**** Task input ****

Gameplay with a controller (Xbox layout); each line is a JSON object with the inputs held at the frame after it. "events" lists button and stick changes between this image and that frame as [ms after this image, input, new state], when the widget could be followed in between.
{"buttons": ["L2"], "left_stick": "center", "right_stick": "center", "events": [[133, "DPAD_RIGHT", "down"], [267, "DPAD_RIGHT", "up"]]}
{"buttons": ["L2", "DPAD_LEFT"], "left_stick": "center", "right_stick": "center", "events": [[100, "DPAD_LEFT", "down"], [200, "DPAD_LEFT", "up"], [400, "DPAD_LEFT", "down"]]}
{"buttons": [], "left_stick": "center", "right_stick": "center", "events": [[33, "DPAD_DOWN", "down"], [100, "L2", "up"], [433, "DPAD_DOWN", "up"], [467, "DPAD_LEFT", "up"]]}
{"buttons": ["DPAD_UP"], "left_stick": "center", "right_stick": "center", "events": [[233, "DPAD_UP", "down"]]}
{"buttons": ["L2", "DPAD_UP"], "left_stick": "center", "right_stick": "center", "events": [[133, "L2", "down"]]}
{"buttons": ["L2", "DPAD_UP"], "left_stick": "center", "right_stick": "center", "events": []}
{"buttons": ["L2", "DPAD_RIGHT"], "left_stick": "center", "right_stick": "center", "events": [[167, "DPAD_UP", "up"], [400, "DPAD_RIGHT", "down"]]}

****

[What you are asked to do] Repeat the material above in full, keeping every word.

[Exercise answer]
Gameplay with a controller (Xbox layout); each line is a JSON object with the inputs held at the frame after it. "events" lists button and stick changes between this image and that frame as [ms after this image, input, new state], when the widget could be followed in between.
{"buttons": ["L2"], "left_stick": "center", "right_stick": "center", "events": [[133, "DPAD_RIGHT", "down"], [267, "DPAD_RIGHT", "up"]]}
{"buttons": ["L2", "DPAD_LEFT"], "left_stick": "center", "right_stick": "center", "events": [[100, "DPAD_LEFT", "down"], [200, "DPAD_LEFT", "up"], [400, "DPAD_LEFT", "down"]]}
{"buttons": [], "left_stick": "center", "right_stick": "center", "events": [[33, "DPAD_DOWN", "down"], [100, "L2", "up"], [433, "DPAD_DOWN", "up"], [467, "DPAD_LEFT", "up"]]}
{"buttons": ["DPAD_UP"], "left_stick": "center", "right_stick": "center", "events": [[233, "DPAD_UP", "down"]]}
{"buttons": ["L2", "DPAD_UP"], "left_stick": "center", "right_stick": "center", "events": [[133, "L2", "down"]]}
{"buttons": ["L2", "DPAD_UP"], "left_stick": "center", "right_stick": "center", "events": []}
{"buttons": ["L2", "DPAD_RIGHT"], "left_stick": "center", "right_stick": "center", "events": [[167, "DPAD_UP", "up"], [400, "DPAD_RIGHT", "down"]]}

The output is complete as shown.